Brett Goldstein: Contains Scenes Of An Adult Nature
Note: This review is from 2013
Brett Goldstein studied feminism for his degree. He’s also studied a veritable Everest of pornography, but that was more of a hobby.
Contains Scenes Of An Adult Nature is an ambitious attempt to make a serious point about what’s available online and its toxic nature, to both the consumer of the images and society as a whole, as well as the wider sexualisation of the world, all combined with an epic personal story that picks up where his 2011 debut left off.
‘It’s going to make a lot of you uncomfortable, and no woman is going to want to have sex with me,’ is how he sums it up at the start. A lose-lose situation
That earlier show told of how he grew up essentially managing the Marbella strip club his father set up in the throes of a mid-life crisis.
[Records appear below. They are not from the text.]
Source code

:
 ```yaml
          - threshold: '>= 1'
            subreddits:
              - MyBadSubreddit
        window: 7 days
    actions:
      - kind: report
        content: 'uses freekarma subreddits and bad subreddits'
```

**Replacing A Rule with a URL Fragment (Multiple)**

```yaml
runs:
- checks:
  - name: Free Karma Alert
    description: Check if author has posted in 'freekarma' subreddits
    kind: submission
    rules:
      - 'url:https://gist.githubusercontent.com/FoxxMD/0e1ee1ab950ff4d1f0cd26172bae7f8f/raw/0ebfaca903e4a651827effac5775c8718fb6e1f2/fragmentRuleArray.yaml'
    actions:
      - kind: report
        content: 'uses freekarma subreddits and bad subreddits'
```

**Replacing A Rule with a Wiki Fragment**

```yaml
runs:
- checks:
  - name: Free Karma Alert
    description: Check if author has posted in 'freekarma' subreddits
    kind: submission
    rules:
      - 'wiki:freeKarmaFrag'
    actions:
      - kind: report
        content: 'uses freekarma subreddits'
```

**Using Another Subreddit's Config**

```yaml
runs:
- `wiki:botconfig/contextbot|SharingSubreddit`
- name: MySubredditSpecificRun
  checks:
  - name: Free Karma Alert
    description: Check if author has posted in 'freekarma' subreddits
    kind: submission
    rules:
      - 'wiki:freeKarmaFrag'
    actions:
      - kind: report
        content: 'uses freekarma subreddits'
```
After that he went to New York to study acting at the American Academy of Dramatic Art, and to try to secure a more balanced relationship with women after being exposed to that fake fantasy world for so long.
As discussed in this show, his US trip turned out to be a battle between his sensitive intellectual side and his more repressed, primal urge to shag. That part is epitomised his ‘hump-em-and-dump-em’ neighbour Cormac, who urges Goldstein down the same path – especially when he meets a younger girl with whom he has a spark.
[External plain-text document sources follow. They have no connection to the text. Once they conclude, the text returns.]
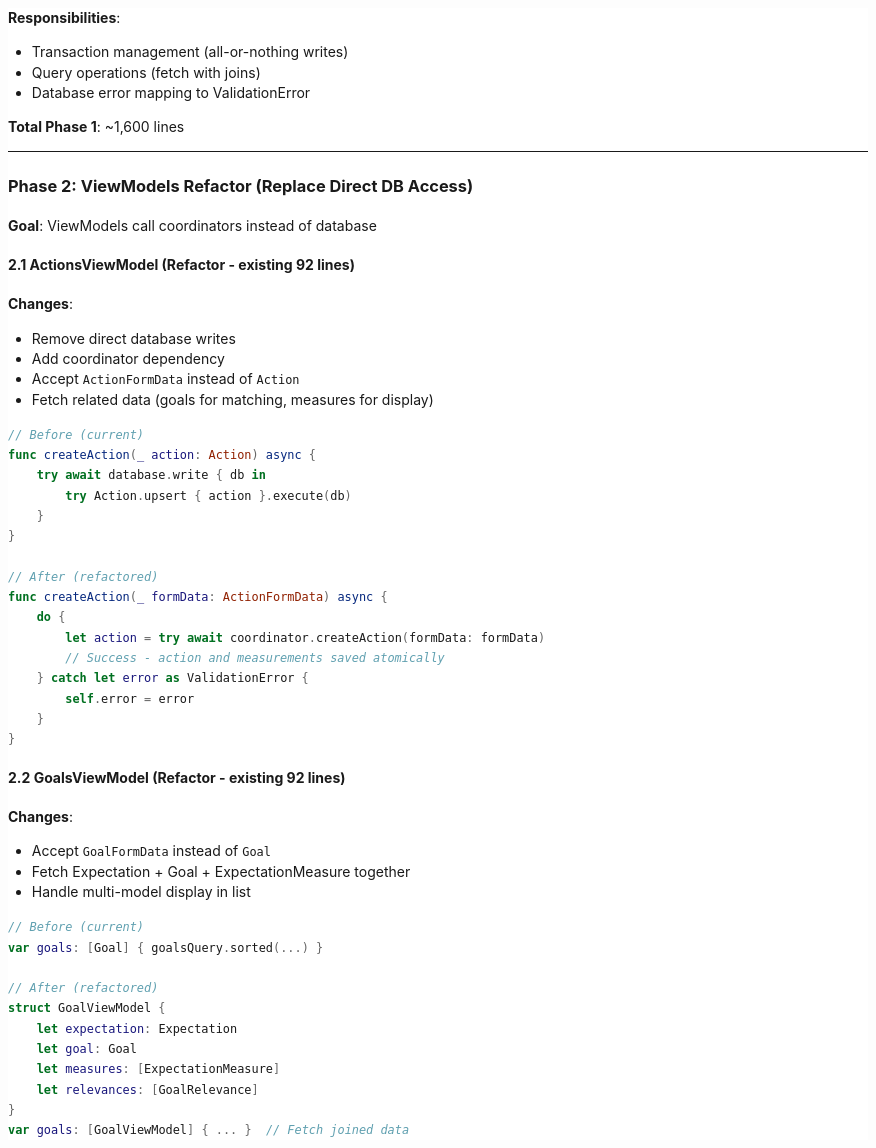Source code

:**Responsibilities**:
- Transaction management (all-or-nothing writes)
- Query operations (fetch with joins)
- Database error mapping to ValidationError

**Total Phase 1**: ~1,600 lines

---

### Phase 2: ViewModels Refactor (Replace Direct DB Access)
**Goal**: ViewModels call coordinators instead of database

#### 2.1 ActionsViewModel (Refactor - existing 92 lines)
**Changes**:
- Remove direct database writes
- Add coordinator dependency
- Accept `ActionFormData` instead of `Action`
- Fetch related data (goals for matching, measures for display)

```swift
// Before (current)
func createAction(_ action: Action) async {
    try await database.write { db in
        try Action.upsert { action }.execute(db)
    }
}

// After (refactored)
func createAction(_ formData: ActionFormData) async {
    do {
        let action = try await coordinator.createAction(formData: formData)
        // Success - action and measurements saved atomically
    } catch let error as ValidationError {
        self.error = error
    }
}
```

#### 2.2 GoalsViewModel (Refactor - existing 92 lines)
**Changes**:
- Accept `GoalFormData` instead of `Goal`
- Fetch Expectation + Goal + ExpectationMeasure together
- Handle multi-model display in list

```swift
// Before (current)
var goals: [Goal] { goalsQuery.sorted(...) }

// After (refactored)
struct GoalViewModel {
    let expectation: Expectation
    let goal: Goal
    let measures: [ExpectationMeasure]
    let relevances: [GoalRelevance]
}
var goals: [GoalViewModel] { ... }  // Fetch joined data
```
Maybe it’s just his honesty about sex, combined with advancing a sociological point, but at times Goldstein sounds reminiscent of a calmed-down Russell Brand, not so linguistically extravagant. And that’s no bad thing.
The storytelling element, culminating in a post-9/11 blackout when New Yorkers thought the end was nigh, is captivating; and the serious point he made are driven home with a rare passion that’s hard to fake (unless the AADA did a particularly fine job). There’s some friction as the narrative and the polemic rub against each other, but Goldstein is clearly keen to use the privilege of stand-up to make his point.
He delivers food for thought, as well as a compelling yarn, and I suspect he may be wrong about losing his attractiveness to women. He’s right about some of the less comfortable moments; but it’s in a good cause and always alleviated with a jolly quip. It’s adult comedy, not just because of its content, but because it’s a mature look at a subject usually mined for cheap jokes.